[Page extract Boundary: Start]

1948 British Nationality Act passed giving British subjects right to enter and settle in the United Kingdom.

June 1948 Britain's first group of post-war Caribbean immigrants arrived in London on the SS Empire Windrush.

1949 Black men's hostel in Deptford attacked by mob of white men.

1950 Reginald Sorenson, MP, put forward Private Member's Bill to outlaw race discrimination in public places. The bill did not pass.

1952 US Congress placed heavy restrictions on Caribbean immigration in the McCarren-Walter Act.

1956 Fenner Brockway,MP, put forward Private Member's Bill to outlaw race discrimination in public places. The bill did not pass. Immigration from the Caribbean peaked in 1956 at 30,000.

1958 Riots orchestrated by white extremists hit Notting Hill and Nottingham. Notting Hill Carnival launched by Trinidadian New Yorker Claudia Jones and others.

1959 Antiguan immigrant Kelso Cochrane killed by six white youths.

1962 Immigration from the New Commonwealth restricted by the Commonwealth Immigrants Act. Right of entry limited to those born in UK or Republic of Ireland and to those holding a British passport issued by the British government. Holders of British passports issued by the government of a British colony were required to hold an employment voucher before entry could be granted. Wives and children of immigrants were allowed entry, but husbands of female immigrants were not.

1964 Conservative candidate Peter Griffiths won campaigned and won seat in Smethwick on on anti-immigration platform. American Civil Rights leader Martin Luther King, Jr. visited Britain. Campaign against Racial Discrimination established.

[Page extract Boundary: End]

#### Task instructions:
Echo the stretch of the immigration timeline from "June 1948 Britain's" through "of white men." word for word.

[Stored data Boundary: Start]

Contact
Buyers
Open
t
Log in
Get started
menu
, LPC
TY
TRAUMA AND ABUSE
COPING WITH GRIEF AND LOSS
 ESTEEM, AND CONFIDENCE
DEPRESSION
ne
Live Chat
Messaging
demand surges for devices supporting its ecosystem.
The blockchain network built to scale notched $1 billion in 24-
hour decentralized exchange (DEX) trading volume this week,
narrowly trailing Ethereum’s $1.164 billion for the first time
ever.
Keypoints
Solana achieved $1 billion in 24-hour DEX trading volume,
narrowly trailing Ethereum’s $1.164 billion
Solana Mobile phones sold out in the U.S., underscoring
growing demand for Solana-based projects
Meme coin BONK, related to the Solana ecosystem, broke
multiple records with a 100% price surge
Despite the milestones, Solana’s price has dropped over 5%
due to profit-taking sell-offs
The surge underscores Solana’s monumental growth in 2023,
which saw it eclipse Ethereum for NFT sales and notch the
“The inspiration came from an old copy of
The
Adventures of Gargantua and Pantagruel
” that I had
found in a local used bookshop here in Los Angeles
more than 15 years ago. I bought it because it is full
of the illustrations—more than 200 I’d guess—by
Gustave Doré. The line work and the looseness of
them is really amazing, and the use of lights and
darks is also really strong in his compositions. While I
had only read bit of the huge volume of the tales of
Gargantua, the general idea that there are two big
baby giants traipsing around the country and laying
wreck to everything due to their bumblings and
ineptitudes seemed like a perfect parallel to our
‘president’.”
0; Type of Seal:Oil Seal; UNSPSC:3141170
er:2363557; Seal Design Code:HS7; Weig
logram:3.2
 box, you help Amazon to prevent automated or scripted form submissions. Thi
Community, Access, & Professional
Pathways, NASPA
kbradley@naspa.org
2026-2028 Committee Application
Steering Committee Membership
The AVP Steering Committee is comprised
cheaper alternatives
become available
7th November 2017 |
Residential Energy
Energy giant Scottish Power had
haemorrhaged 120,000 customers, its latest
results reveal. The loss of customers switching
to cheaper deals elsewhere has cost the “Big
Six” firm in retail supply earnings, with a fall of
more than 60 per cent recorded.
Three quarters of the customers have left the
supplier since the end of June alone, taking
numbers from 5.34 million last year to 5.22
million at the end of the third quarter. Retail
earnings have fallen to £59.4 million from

[Stored data Boundary: End]
[Stored data Boundary: Start]

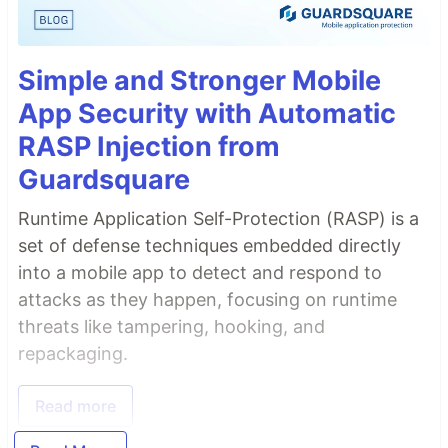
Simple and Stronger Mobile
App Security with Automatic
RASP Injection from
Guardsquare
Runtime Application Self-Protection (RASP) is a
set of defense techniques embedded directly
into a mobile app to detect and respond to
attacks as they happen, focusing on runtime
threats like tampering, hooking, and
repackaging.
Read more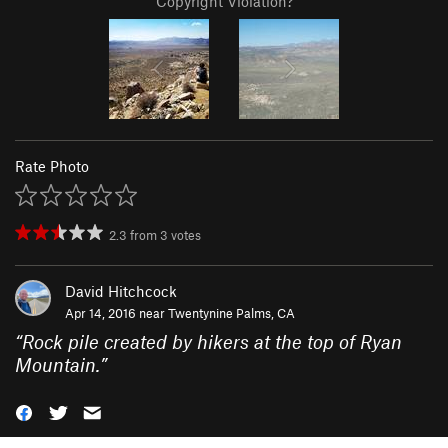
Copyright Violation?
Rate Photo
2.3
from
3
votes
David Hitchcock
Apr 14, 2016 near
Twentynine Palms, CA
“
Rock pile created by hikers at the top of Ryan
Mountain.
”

[Stored data Boundary: End]

#### Answer to the exercise:
June 1948 Britain's first group of post-war Caribbean immigrants arrived in London on the SS Empire Windrush.

1949 Black men's hostel in Deptford attacked by mob of white men.